The following proof is from Probability by Davar Khoshnevisan. There is a symbol $\vee$ in the third sentence of the proof. What does this symbol mean, please? There seems no definition about it in the book and I certainly do not recall seeing this symbol in previous studies. Thank you!
Kolmogorov's Zero-One Law. If $\{ X_i\}^\infty_{i=1}$ are independent random variables, then their tail $\sigma$-algebra $\mathscr{T}$ is trivial in the sense that for all $E\in\mathscr{T}$, $P(E)=0$ or $1$. Consequently, any $\mathscr{T}$-measurable random variable is a constant almost surely.
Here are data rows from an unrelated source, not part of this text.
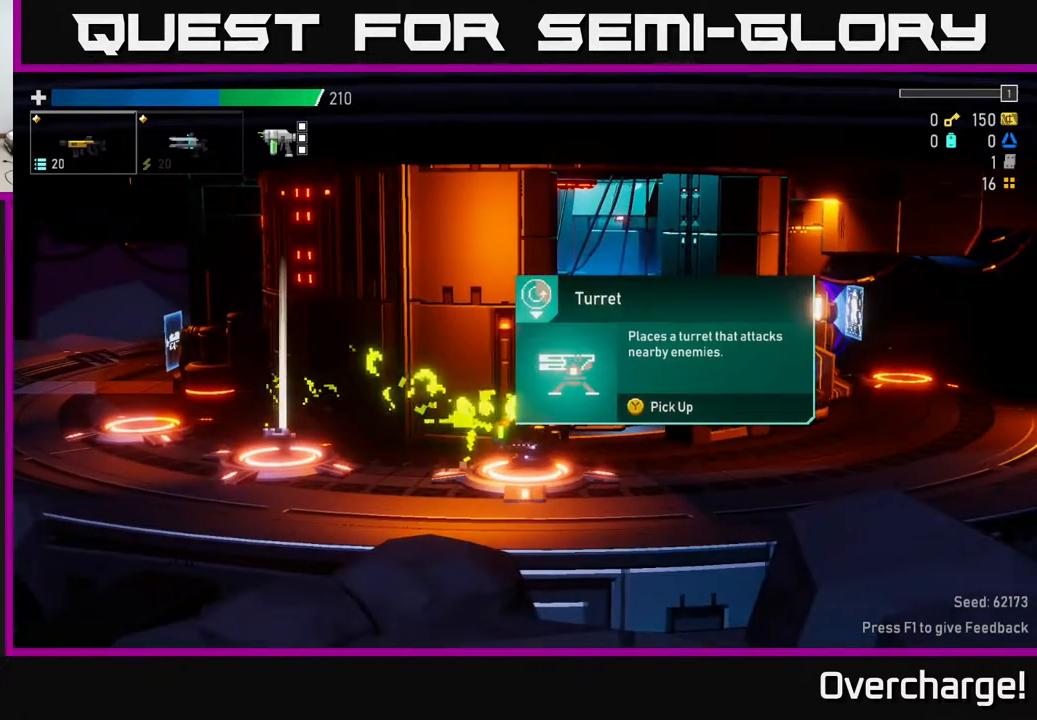
{"buttons": [], "left_stick": "left", "events": [[133, "left_stick", "left"]]}
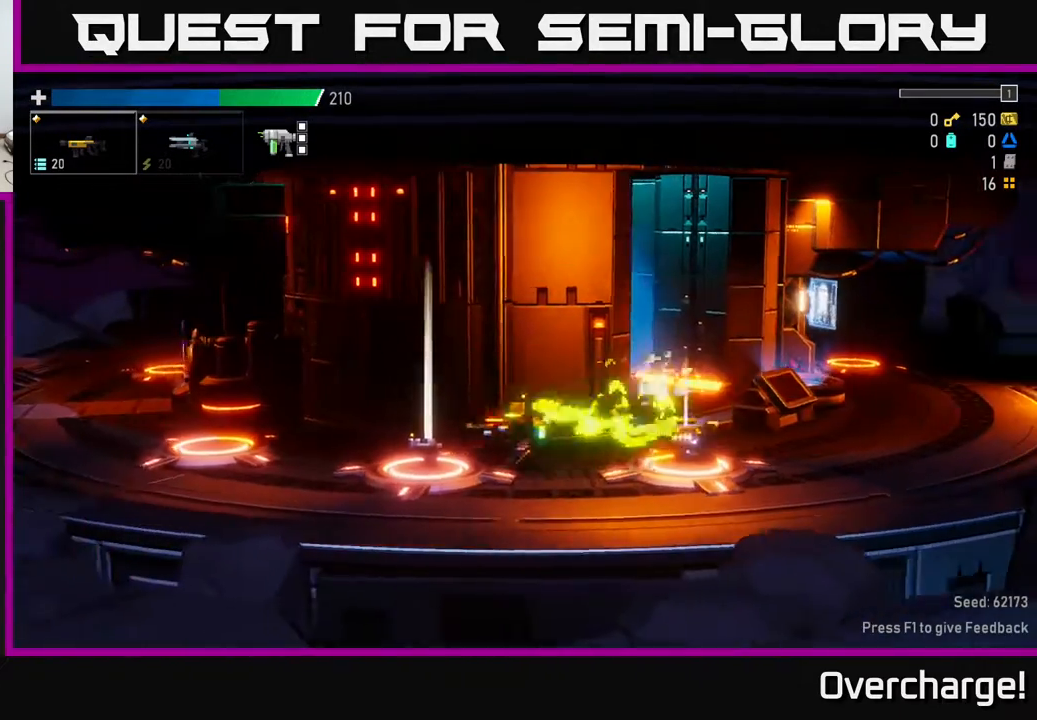
{"buttons": ["Y"], "left_stick": "center", "events": [[167, "left_stick", "center"], [200, "Y", "down"]]}
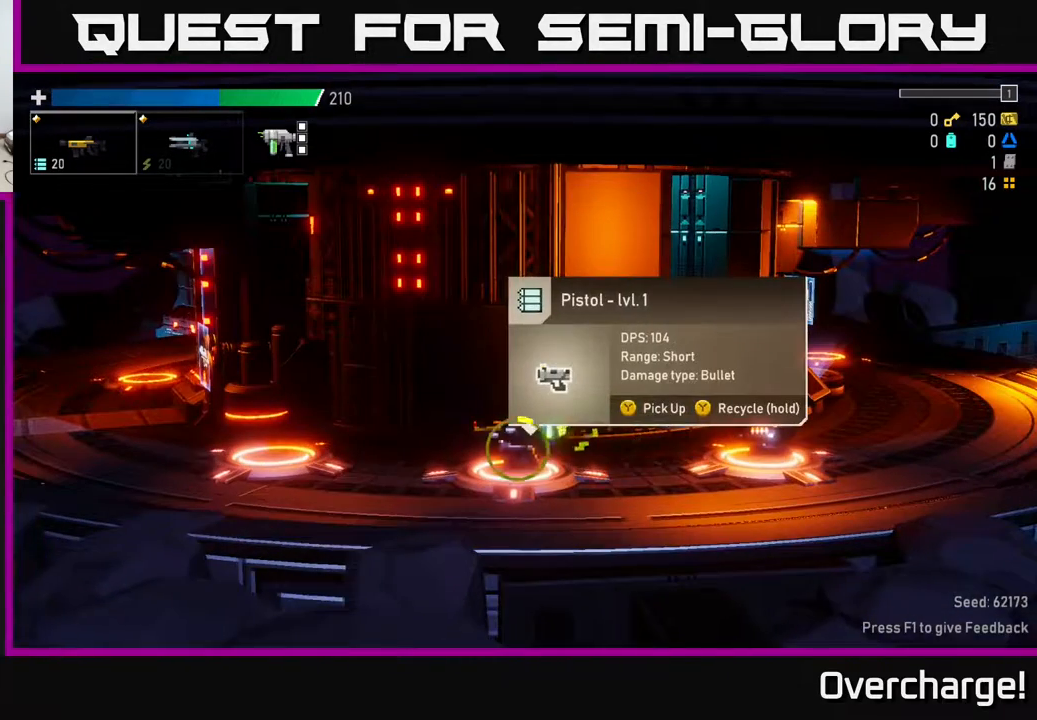
{"buttons": ["Y"], "left_stick": "center", "events": []}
Proof. Our strategy is to prove that every $E\in\mathscr{T}$ is independent of itself, so that $P(E)=P(E\cap E)=P(E)P(E)$. Since $E\in\mathscr{T}$, it follows that $E$ is independent of $\sigma(\{ X_i\}^{n-1}_{i=1})$. Because this is true for each $n$, Lemma 6.15 (iii) ensures that $E$ is independent of $\vee^\infty_{n=1}\sigma(\{ X_i\}^{n-1}_{i=1})$, which is defined to be the smallest $\sigma$-algebra that contains $\cup^\infty_{n=1}\sigma(\{ X_i\}^{n-1}_{i=1})$. In other words, $E$ is independent of all the $X_i$'s, and hence of itself.
The context is not quite set theory, but Boolean algebras, in particular $\sigma$-algebras. The symbol $\lor$ in that context is the supremum of two elements, or any collection of elements when defined.
If we think about these algebras as algebras of sets then this is exactly the union of the two sets, or in the case of a $\sigma$-algebra countably many sets.